Passada a primeira etapa, dois bolsistas foram selecionados para desenvolver suas propostas de estudo e criação, com previsão de apresentação e debates de resultados ou processo de criação no fim do mês de maio.

Daniela Alvesmsegue na investigação que vem desenvolvendo: um dispositivo denominado “Direção Múltipla Virtual”, uma ferramenta que funciona a partir da postagem de vídeos num grupo por ela criado no Facebook, em que os participantes tornam-se colaboradores virtuais.
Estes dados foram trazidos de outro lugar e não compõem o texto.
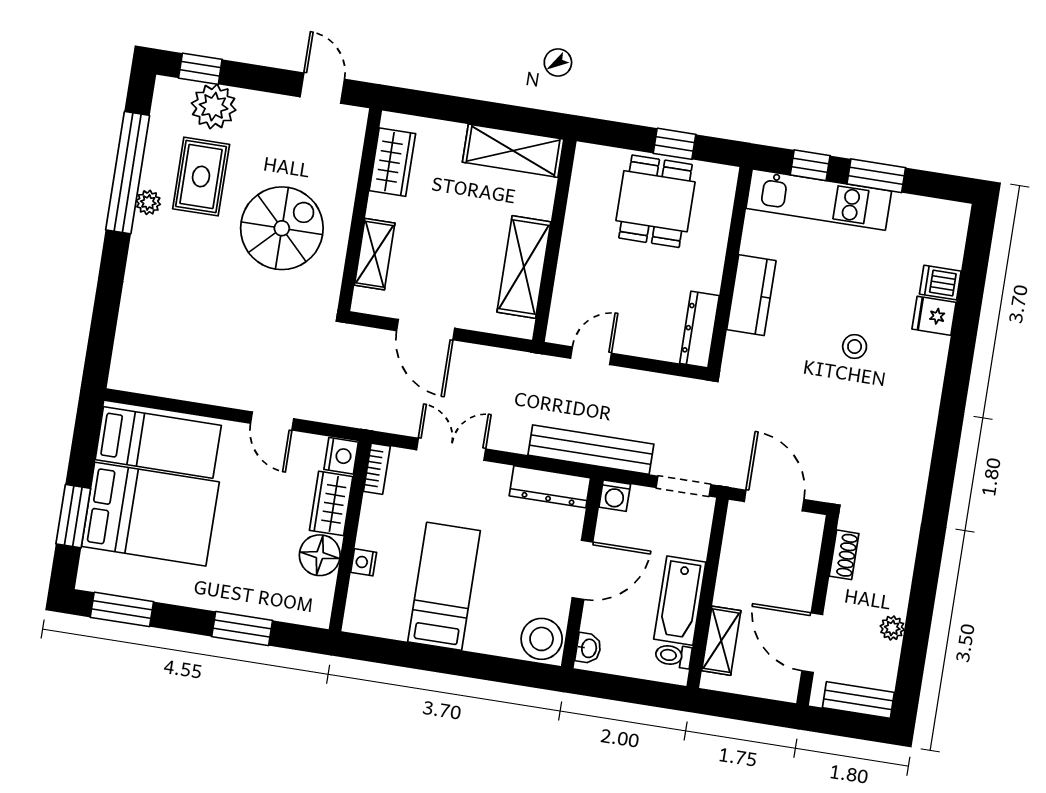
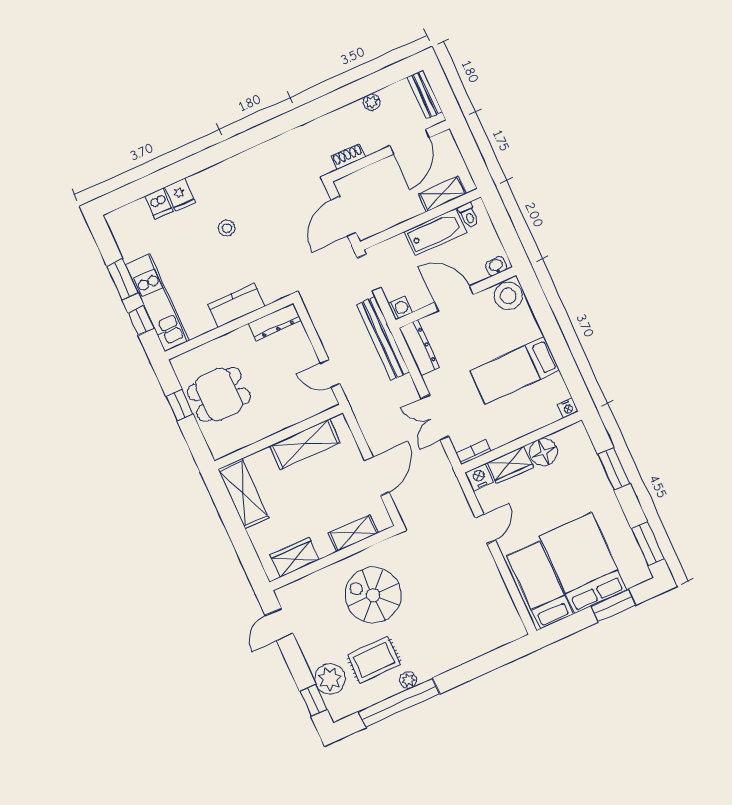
nightstand: (364, 562) -> (568, 408), moved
Os participantes devem responder as perguntas: “o que você está vendo?” (descrição literal ou figurativa) e “para onde ir?” Os vídeos compostos são partituras corporais propositivas, que, como sugere o nome, têm o corpo como fundamento compositivo.

– A investigação de Daniela prioriza a construção de uma outra corporeidade a partir da eleição de princípios de movimentação, sua exploração e aprofundamento – observa Jussara.

Lincon Soares tem uma pesquisa que parte de um treinamento fixado na exaustão com objetivo de suscitar desequilíbrio na organização do corpo, gerando fissuras em sua estrutura homeostática para investigar diferentes estados psicofísicos.

– Seu interesse está nas modulações da aparência, criando uma metáfora sutil com o comportamento do camaleão e ressonâncias possíveis com aspectos humanos e sociais – descreve a coordenadora do projeto.

O projeto Laboratório Corpo e Dança é desenvolvido com subsídio do Programa Rumos Itaú Cultural Dança 2012-2014, carteira Dança para Formadores, com apoio do Centro de Artes (CEART), da Universidade do estado de Santa Catarina, UDESC.  Nas diferentes etapas e na dinamização de procedimentos, promove, provoca e qualifica a produção de conhecimento através da dança, num mecanismo aproxima a teoria e prática, por meio de processos particulares de estudo, composição e discussão, dentre outros tantos vetores significativos para o contexto catarinense.

– Uma das participantes, a artista Milene Lopes Duenha, mestranda em teatro pela universidade, escreveu: “Viver uma experiência como esta é um privilégio, um projeto que prevê o contato com diferentes abordagens do movimento e de relação com espaço, permite ampliar o olhar para o ambiente em que estamos, transformando-o em lugar potencialmente provocador. A minha imaginação foi bastante provocada” – conta Jussara Xavier.